Pasuruan, PURIonline — Pemerintah Provinsi Jawa Barat resmi menetapkan Upah Minimum Kabupaten/Kota (UMK) dan Upah Minimum Sektoral Kabupaten/Kota (UMSK) Tahun 2026. Penetapan tersebut ditandai dengan ditandatanganinya keputusan oleh Gubernur Jawa Barat, Dedi Mulyadi (KDM), pada Rabu, 24 Desember 2025.
Penandatanganan UMK dan UMSK 2026 ini disambut positif oleh kalangan pekerja dan buruh, setelah melalui proses panjang pembahasan antara pemerintah daerah, dewan pengupahan, asosiasi pengusaha, dan serikat pekerja. Kebijakan ini diharapkan dapat memberikan kepastian hukum bagi dunia usaha sekaligus meningkatkan kesejahteraan pekerja di seluruh wilayah Jawa Barat.
Berdasarkan keputusan tersebut, Kota Bekasi kembali menjadi daerah dengan UMK tertinggi di Jawa Barat, sementara sejumlah daerah lain menyesuaikan besaran upah sesuai dengan kondisi ekonomi dan kebutuhan hidup layak di masing-masing wilayah.

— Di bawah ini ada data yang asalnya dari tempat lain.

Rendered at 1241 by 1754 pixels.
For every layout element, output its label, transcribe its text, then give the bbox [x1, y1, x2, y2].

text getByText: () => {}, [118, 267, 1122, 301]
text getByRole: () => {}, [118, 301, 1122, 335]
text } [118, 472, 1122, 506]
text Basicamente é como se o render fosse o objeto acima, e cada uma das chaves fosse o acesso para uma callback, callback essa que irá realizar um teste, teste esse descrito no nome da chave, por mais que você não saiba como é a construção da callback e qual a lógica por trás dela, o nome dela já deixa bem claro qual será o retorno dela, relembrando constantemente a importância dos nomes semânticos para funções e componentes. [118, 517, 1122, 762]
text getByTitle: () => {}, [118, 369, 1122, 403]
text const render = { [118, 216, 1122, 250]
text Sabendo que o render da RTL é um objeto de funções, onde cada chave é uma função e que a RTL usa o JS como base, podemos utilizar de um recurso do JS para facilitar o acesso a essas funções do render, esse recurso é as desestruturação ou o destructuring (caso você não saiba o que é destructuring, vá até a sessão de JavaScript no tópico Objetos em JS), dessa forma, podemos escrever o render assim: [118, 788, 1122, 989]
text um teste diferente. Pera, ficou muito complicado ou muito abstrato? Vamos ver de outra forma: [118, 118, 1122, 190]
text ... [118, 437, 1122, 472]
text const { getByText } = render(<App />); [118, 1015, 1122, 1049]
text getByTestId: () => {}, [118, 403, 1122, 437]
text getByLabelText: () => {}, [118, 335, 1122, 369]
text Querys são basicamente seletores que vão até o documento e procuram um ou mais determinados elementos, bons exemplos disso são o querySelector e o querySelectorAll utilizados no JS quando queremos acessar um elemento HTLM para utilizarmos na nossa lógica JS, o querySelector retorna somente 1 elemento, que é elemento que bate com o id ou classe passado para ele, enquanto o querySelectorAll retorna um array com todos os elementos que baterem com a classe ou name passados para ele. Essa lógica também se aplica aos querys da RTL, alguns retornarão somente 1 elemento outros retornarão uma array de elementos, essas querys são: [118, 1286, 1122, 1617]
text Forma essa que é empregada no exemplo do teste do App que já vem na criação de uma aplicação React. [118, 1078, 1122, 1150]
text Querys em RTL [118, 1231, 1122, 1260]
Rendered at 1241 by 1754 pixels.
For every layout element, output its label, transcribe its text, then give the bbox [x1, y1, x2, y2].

Berikut daftar UMK 2026 di seluruh kabupaten dan kota se-Jawa Barat:
Kota Bekasi: Rp5.992.931,93
Kabupaten Karawang: Rp5.886.852,34
Kabupaten Bekasi: Rp5.938.885,00
Kabupaten Purwakarta: Rp5.052.856,00
Kabupaten Subang: Rp3.737.482,00
Kota Depok: Rp5.522.662,00
Kota Bogor: Rp5.437.203,00
Kabupaten Bogor: Rp5.161.769,00
Kabupaten Sukabumi: Rp3.893.201,00
Kabupaten Cianjur: Rp3.338.359,18
Kota Sukabumi: Rp3.192.807,00
Kota Bandung: Rp4.737.678,00
Kota Cimahi: Rp4.090.568,00
Kabupaten Bandung Barat: Rp3.990.428,00
Kabupaten Sumedang: Rp3.949.855,36
Kabupaten Bandung: Rp3.972.202,00
Kabupaten Indramayu: Rp2.910.254,00
Kota Cirebon: Rp2.878.646,00
Kabupaten Cirebon: Rp2.880.797,86
Kabupaten Majalengka: Rp2.595.368,00
Kabupaten Kuningan: Rp2.369.379,27
Kota Tasikmalaya: Rp2.980.336,00
Kabupaten Tasikmalaya: Rp2.871.874,00
Kabupaten Garut: Rp2.472.227,00
Kabupaten Ciamis: Rp2.373.643,46
Kabupaten Pangandaran: Rp2.351.250,00
Kota Banjar: Rp2.361.777,09
Berikut daftar lengkap UMSK 2026 Kota/Kab. di Jawa Barat:
Dengan ditetapkannya UMK dan UMSK 2026 ini, perusahaan diharapkan segera menyesuaikan struktur pengupahan sesuai ketentuan yang berlaku. Sementara itu, pemerintah daerah diminta untuk mengawal pelaksanaan kebijakan ini agar berjalan adil dan berpihak pada peningkatan kesejahteraan pekerja tanpa mengabaikan keberlangsungan dunia usaha.
Sedangkan untuk UMK dan UMSK Jawa Timur hingga berita ini diturunkan Rabu (24/12/25) pukul 20.26 WIB masih alot dan belum disahkan, sehingga masa aksi gabungan Serikat Pekerja/Serikat Buruh masih bertahan di Surabaya.